In 2013 IBM shows that in the last two year 90% of data has been created. In 2015 using a complex learning technic, Google voice and speech has been recognized. This is an amazing experienced and spirited performance.

In the past 10 years, data science is developed very quickly worldwide in the area of business and various organization. It became a most important part in academic research.

Some other factors become the sexiest job in the world

 
So what are the other factors to become data science so important and popular today? Because data became the most valuable resource in the world. Forbs cited “Data is the new oil”. But how come so many data is being generated. Let me give a small example

  1. You have purchased a product (let’s say an XXXX headphone) from online store ABC.COM
  2. You have shared that “Breaking news” on social media By tagging both ABC.COM and XXXX
  3. Finally, you have reviewed that product by sharing your experience with the product

These 3x activity has been generated some data an now how it would be reused. I will discuss a few high-level points,

  • From XXXX price ABC.Com would try to understand on which category you should be fall in based on expense nature
  • Why did you choose XXXX over another band? Let’s say you did some research by comparing other product before buying it, they will review what other product has reviewed.
  • Based on your product review they will see if share same ideas with other customers
  • If you are a frequent customer they may try to predict what would be the next purchase to identify your buying pattern.
  • On the other hand, your friends start asking about the product on social media. Based on the comments etc. product vendor may try to understand other previous customer reaction and there is any demand at all.
  • Since both ABC.COM and XXXX manufacturer has been tagged on your post some of your friends who were not aware of such might show some interest and may visit those social media page. And may “Like” or comment something. Based on this XXXX Product Company would try to understand the potential customer.

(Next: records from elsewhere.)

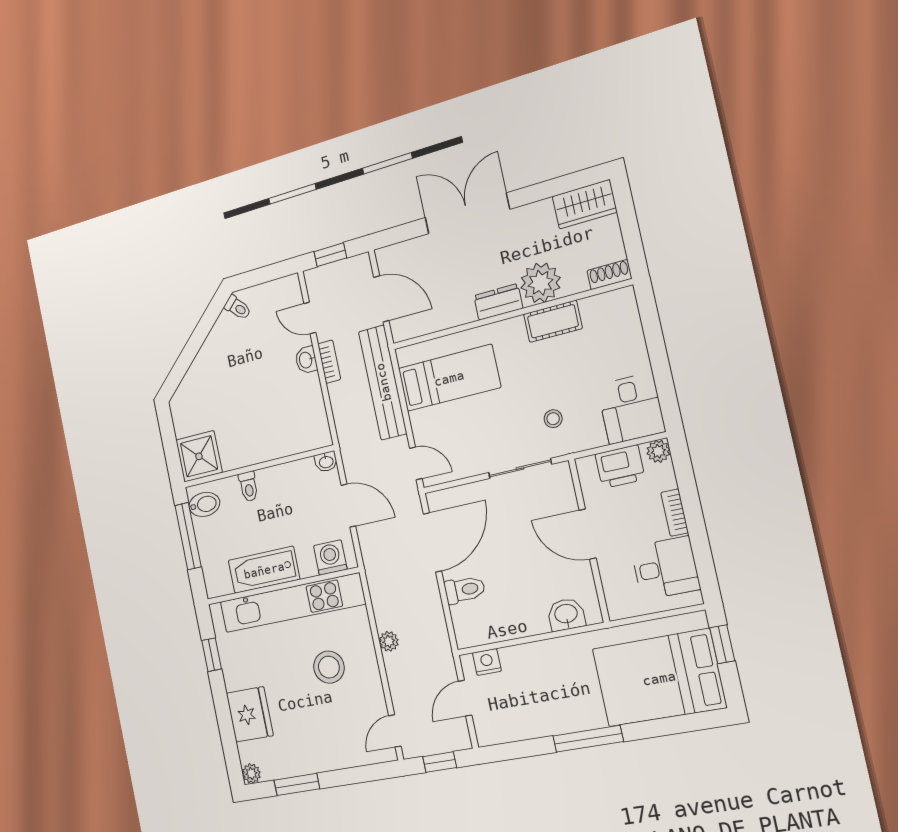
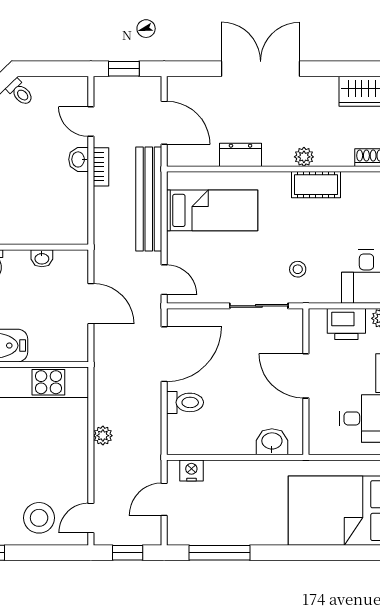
plant: (541, 283) -> (304, 157), width x0.53, depth x0.53
dresser: (498, 302) -> (241, 155), moved
washbasin: (326, 462) -> (42, 258), moved
washing machine: (330, 557) -> (62, 348), removed
stool: (329, 667) -> (39, 518), moved
window: (588, 739) -> (219, 553), moved

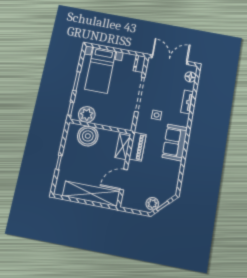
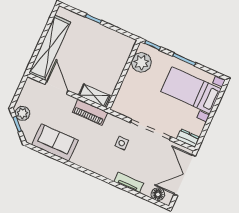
double door: (169, 60) -> (185, 175), swing flipped
boiler: (88, 136) -> (116, 58), removed
sofa: (175, 142) -> (55, 142), moved

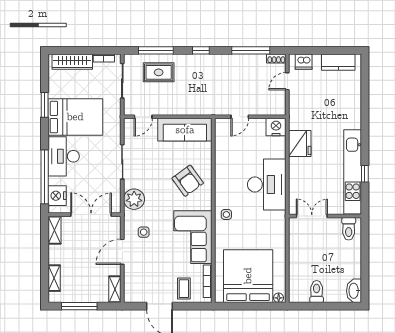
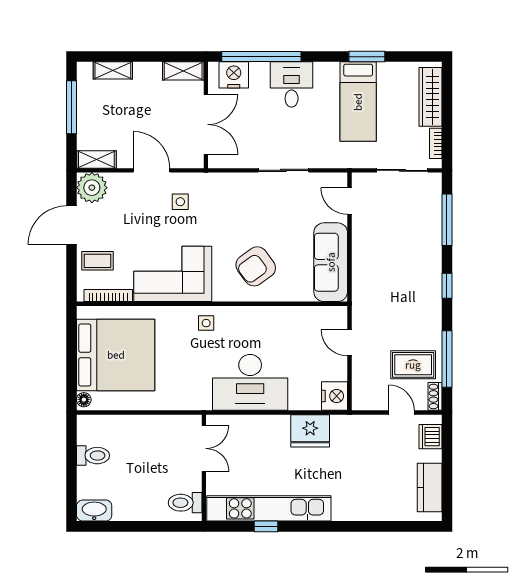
rug: (159, 72) -> (413, 365), moved, turned 90
bed: (75, 117) -> (358, 102), width x0.67
desk: (64, 156) -> (292, 84), width x0.73
plant: (134, 199) -> (92, 188), moved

Now this list would get bigger and may become endless. The scenarios I have mentioned above requires a systematic approach to extract that information. Most importantly data won’t be available the same way for example in social n/w data may appear a bit different way than ABC.com. There is 2 distinct target for both ABC.COM XXXX manufacturer while extracting those insights from your activity. Say you have commented bad reviews on headphone on social media whereas you have praised ABC.Com for prompt delivery or maybe the vice versa. But both of them would try to understand how that affects you. Let’s say you have bad or good delivery experience with ABC.Com on all previous occasion.